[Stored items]
══════════

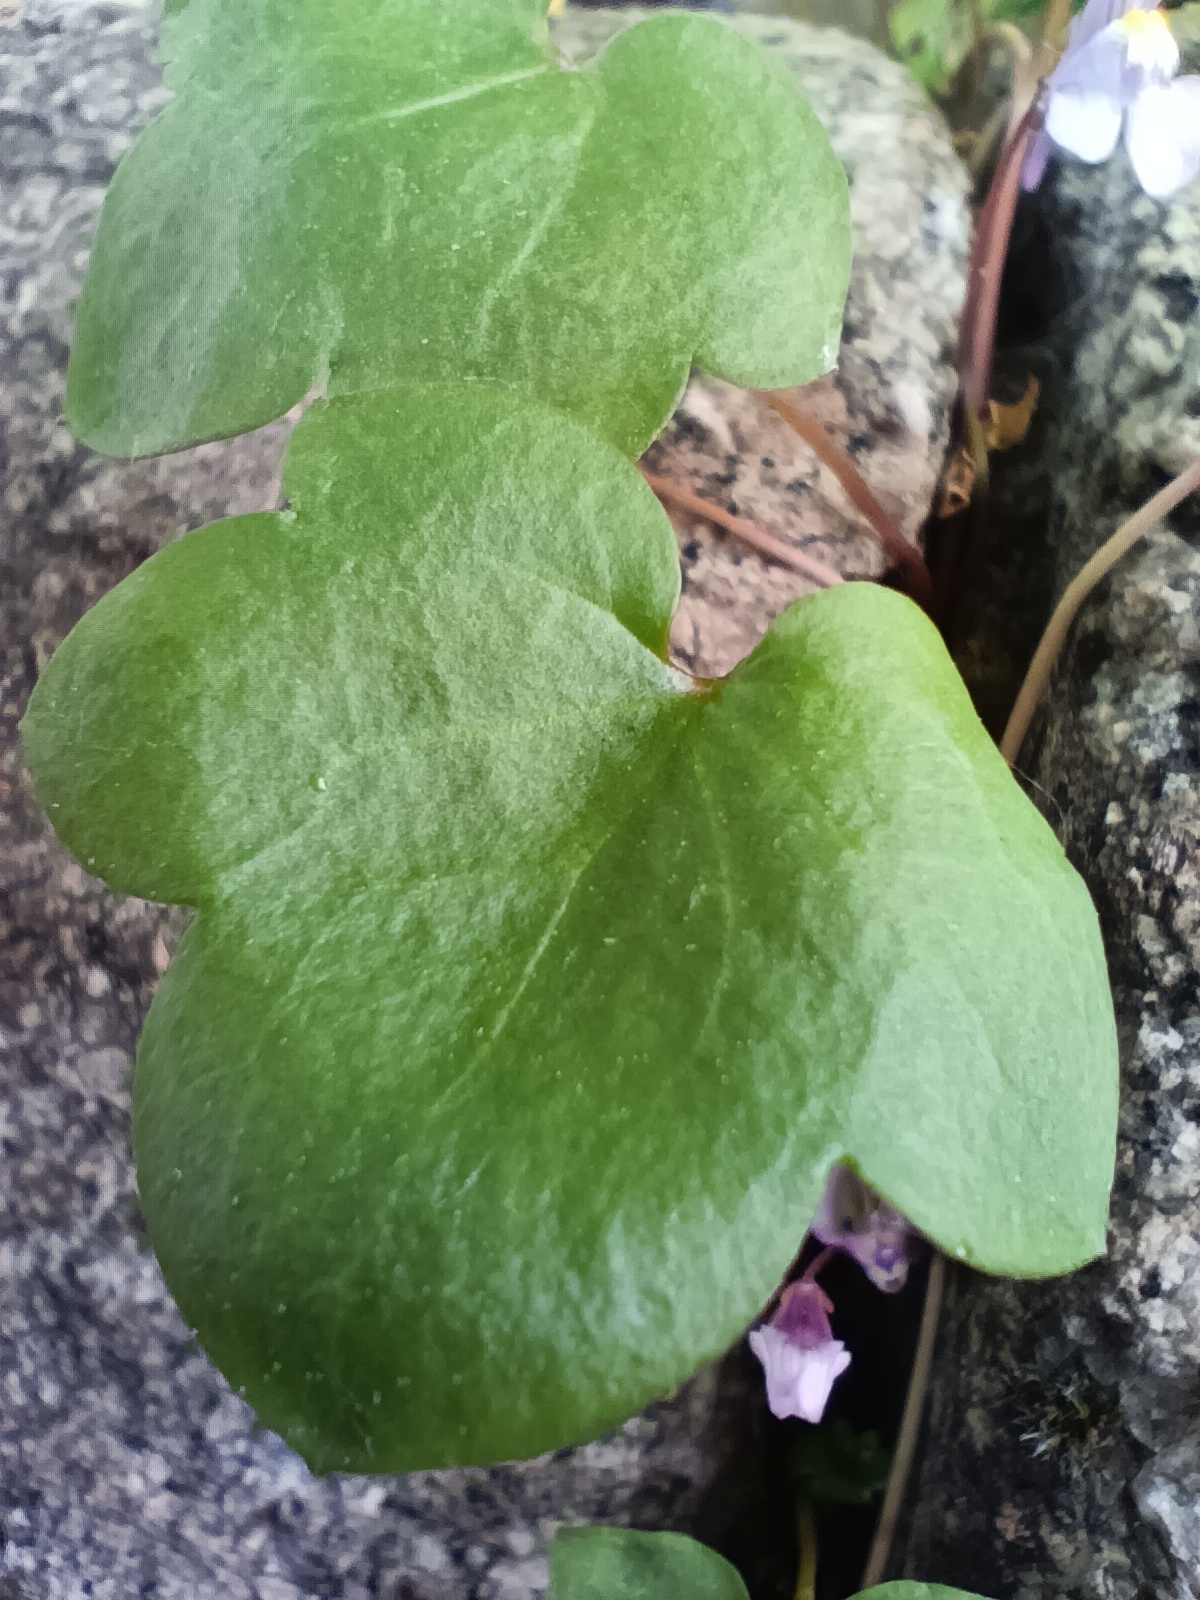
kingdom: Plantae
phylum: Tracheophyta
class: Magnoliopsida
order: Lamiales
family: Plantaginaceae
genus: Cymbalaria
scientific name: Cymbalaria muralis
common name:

══════════

Written instruction
Return every line of the listing above verbatim, leaving out the pictures.

Problem solution
kingdom: Plantae
phylum: Tracheophyta
class: Magnoliopsida
order: Lamiales
family: Plantaginaceae
genus: Cymbalaria
scientific name: Cymbalaria muralis
common name:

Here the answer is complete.